STHC spatial analysis service provides the evidence base for real, quantifiable reduction in “by car from within walk threshold travel” to Dorset schools for 8th year in a row!

STHC spatial analysis service provides the evidence base for real, quantifiable reduction in “by car from within walk threshold travel” to Dorset schools for 8th year in a row!

Fig 1b - CarWWT Reduction

Since 2004 the School Travel Health Check (STHC) service provided by Knowledge Mappers Ltd has established itself as the benchmark for a true, evidence-based approach to delivering on-the-ground change to more sustainable and active travel to school for local authorities. By undertaking spatial analysis of school location, pupil-level school census and usual mode of travel data, and delivering the results via a bespoke, web mapping-enabled, interactive, online data portal, accessible to all, we achieve modal shift at the school level and enable strategic working at local authority and national level.

 

Justification Of The Spatial Analysis Approach

We are very pleased to announce that for the 8th year in a row, Dorset County Council has commissioned the STHC analysis service, and the graph above from the Dorset STHC Data Portal (specifically here, in the “Pupil Proximity To School Analysis” section) shows why. It quantifies the year-on-year reduction in the number and proportion of Dorset pupils that live within a reasonable walking distance of their school travelling by car –  some 1500 less pupils (31.5% decrease) last school year compared to 2007-08, the first year the STHC was undertaken for Dorset. Obviously without the spatial analysis process that is at the heart of the STHC, it would not be possible at all to show, let alone quantify, such a reduction.

Standard Mapping (2b)

 

Quantifiable Return On Investment

If you consider that a 2010 report by the Department for Health placed a rate of return figure (ie. savings in future spending) of £600 on each car trip that converted to walking or cycling (ref “Promoting Active Travel to School: Progress and Potential 2010” – available from the downloads section on main STHC website), this represents a spectacular saving for the Dorset Public Health Authority!

 

Proximity & Pupil Choice (aka  “Doorstep Leakage”) Analysis

As ever though we are not resting on our laurels. Building on the standard STHC analysis and working in conjunction with Dorset County Council, the University of the West of England Social Marketing Unit and Andrew Combes and Associates, we have developed the Dorset ‘Child Miles Doorstep Leakages’ project, which is delivered as the “Proximity & Pupil Choice Analysis” module on the STHC Data portal.
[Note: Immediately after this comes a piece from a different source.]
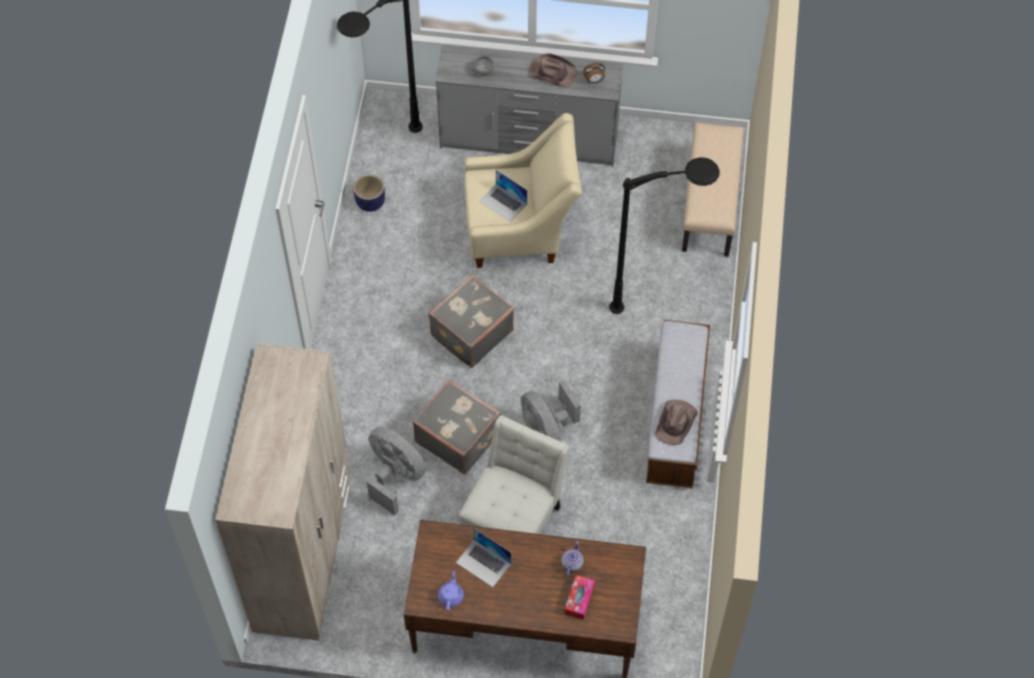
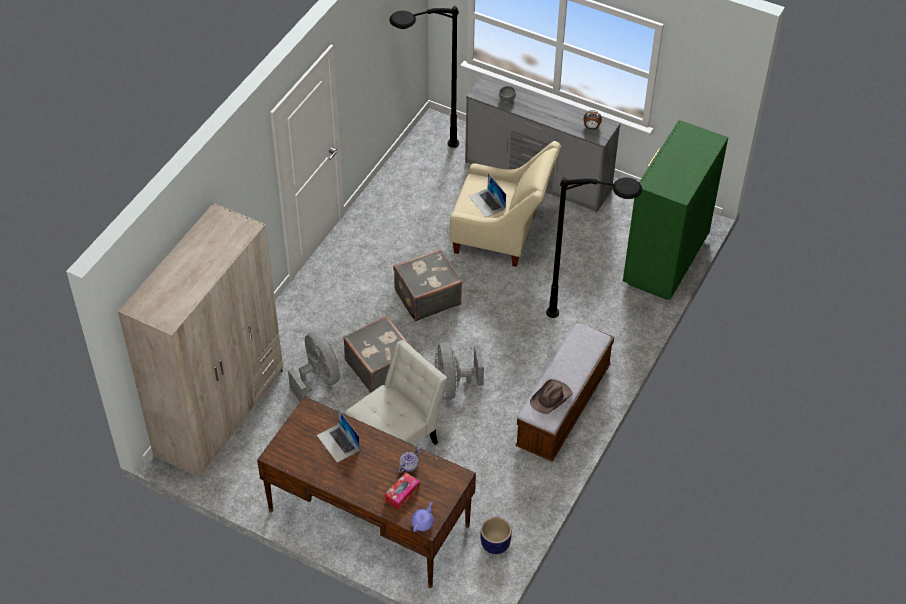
camera: 20 degrees right, 10 degrees down
(370, 203) = (393, 185): planter -> planter (495, 544)
(451, 596) = (300, 458): purple teapot -> purple teapot (422, 522)
(552, 72) = (560, 113): brown hat -> none
(710, 204) = (664, 261): beige bench -> green dresser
This analysis module quantifies the proximity of schools to pupils, pupils to schools, and schools to each other. From this are derived pupil choice by distance ranking, “doorstep leakage” of pupils to schools that are not the nearest one (& the extra “child miles” this involves) and the numerical and geodemographic impact on roles if all pupils attended their nearest school. Furthermore though lack of pupil usual mode of travel data may make the results less rich, it does not prevent the analysis from being undertaken.

Leakage Mapping (3)

 

Environmental, Community & Financial Impact

An immediate application of this analysis is in quantifying and visualising the “leakage” of potential pupils away from a schools own doorstep – “in this schools walk threshold, X number of pupils are travelling Y number of miles to various other schools, which is Z “child miles” more than if they walked to this school on their own doorstep”. Looking beyond the more easily quantifiable environmental impact of the “additional child miles”, there are consequences for the local community and the school. Most parents want to have the choice of a good school locally, but why are some (many?) choosing to go elsewhere? Are they “repelled” by the local school or “attracted” to schools further away (despite the extra hassle involved in getting there)? If the former, are their concerns justified, or mis-perception based only on local gossip? With each child “bum-on-the-seat” representing annual block grant funding from the DfE of between £4000 and 8000 (with extra for pupils from deprived areas), the financial consequences of pupil “doorstep leakage” are very real for schools.

 

Business-critical intelligence information for school management teams

Whilst our analysis can’t change local perceptions, it provides school management teams, and those centrally supporting the management teams, with business-critical intelligence information to quantify and visualise the issue, and start asking some fundamental questions:-

  • Are we really “losing” that many pupils compared to other schools?
  • Which school are most of them going to?
  • Is there an obvious reason for this? What have they got that we haven’t?”
  • Are there social marketing approaches that could be applied to help improve the situation with the local community?
  • Hang on here, doesn’t it cut both ways? Are we actually “gaining” more pupils from elsewhere than we are “losing” from our doorstep?

None of these questions can be answered without detailed spatial analysis of pupil-level data at a whole authority level – an approach that has been pioneered by Knowledge Mappers through the School Travel Health Check for the last 10 years.

Although the DfE decision to unilaterally stop collecting pupil mode of travel data on a national basis through school census has had serious ramifications for all those interested in achieving more sustainable and active pupil travel to school, the work of the STHC in Dorset shows that it is still possible to effect real and lasting change at a local level.